Do you also believe that our illnesses of today are telling us something about our past?

If so, do you know any good links to help me understand what my body is telling me?

Thank-you.

April_optimist said...

Absolutely right. No matter how our bodies responded, the shame and guilt belong to our abusers--not us.

Marj aka Thriver said...

Now that I'm back from my trip, it looks like I've got some great reading to catch up on here. But, I'm taking my time catching up and procrastinating with a meme. Hee hee! And..."TAG!" You're it!

C'mon, play with me! It's frivolous, but it's fun!

Rising Rainbow said...

fallen angels, yes body memories are terrible and they take many forms including illness. Thanks for sharing your experiences.

anonymous, it is hard sometimes to sort out the feelings from the past when they creep in and interfer with the feelings now. There is no way you are alone in this.

jip, yes I have heard of that happening too. There are just so many ways the experience can happen.

cheesemeister, those panic attacks are the bits. And it's also a pain to have to fear such things waking us up.

daisy, I know that many believe that our illnesses of day can be reflective of our pasts but I'm not familiar with "interpresting" them. That might be interesting to research.
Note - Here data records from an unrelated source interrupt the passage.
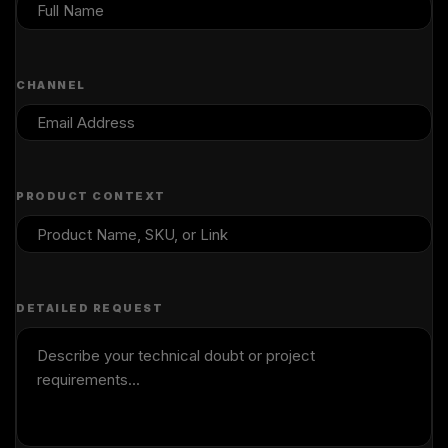
CHANNEL
PRODUCT CONTEXT
DETAILED REQUEST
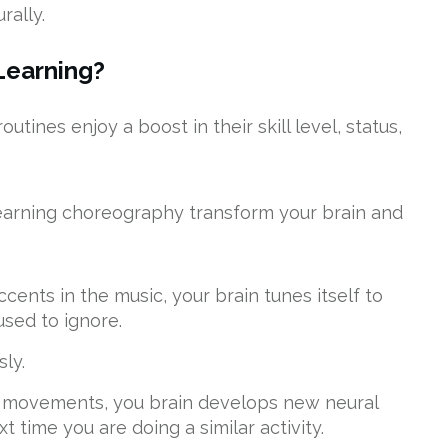
rally.
Learning?
tines enjoy a boost in their skill level, status,
earning choreography transform your brain and
ents in the music, your brain tunes itself to
used to ignore.
ly.
d movements, you brain develops new neural
 time you are doing a similar activity.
Apri_optimist, yes unfortunately way too many victims believe it is their fault and not the fault of their offenders. That is so very sad.

Enola said...

I can relate - that's all i can say at the moment.

Thanks for being open and willing to share.

Anonymous said...

What can I do about body memories. I was fondled and I have body memories exactely at the place where I was fondled. But I cannot control it. It will pop up whenever it wants. But it's not too bad, since it is just one major and a few minor body memories, and nothing inside my body.

But if someone was abused for years, so there will be loads of different layers of body memories. So the person will be desperate never to go through it... I mean I have one memory and it keeps popping up, so if someone has hundereds of them and they keep popping up, what can they do?

jen said...

body memories is one of the only things left from the abuse... I'm a lot better, but tonight: Intense pain, fear, and a desire to scream...

There was a time when I'd get bruises, seizure-like flashbacks, losing time, dissociating, and that's all better... just trying to sort out this last piece.

...sigh...

Rising Rainbow said...

jen, every now and then I have something "new" like that pop up. At this point I think it must be something I have not yet remembered but not anything I really need to deal with other than to accept it's from the abuse.

I find doing self nurturing things helps make the situation better. Just knowing what causes it and that it's not my fault, I'm not crazy because of it and that it's in the past helps ease the emotional turmoil that body memories can bring.

I'm sorry you went through abuse and that it's still haunting you. I hope this too resolves soon.

Rising Rainbow said...

Jen, I tried to leave a comment on your blog but blogger will not let me log in there. I cannot post comments on any blog that has the comments come up on the same page as the post content. For some reason it only recognizes me to comment when the comment page comes up separate from the post.

I don't know if you subscribed to the comments on this post or not but if you did here is the comment I tried to post on in regards to your Who is the Better Friend post.

Sounds to me like you did much the same as I do when something pushes my buttons like this. I hope when you found your answer to this questions, it finally brought with it some peace.

This is a thought provoking post. Trying to make my way in the world of relationships is tough. So many different expectations, I couldn't conform if I wanted to.

It took me years to figure out who "me" really was and once I did, it probably took more years to figure out if someone didn't like me, they were not my friend. Thankfully I no longer feel the need to be what others think I should but I still feel twinges of rejection when someone doesn't accept me. I am definitely much more comfortable in the company of horses than people.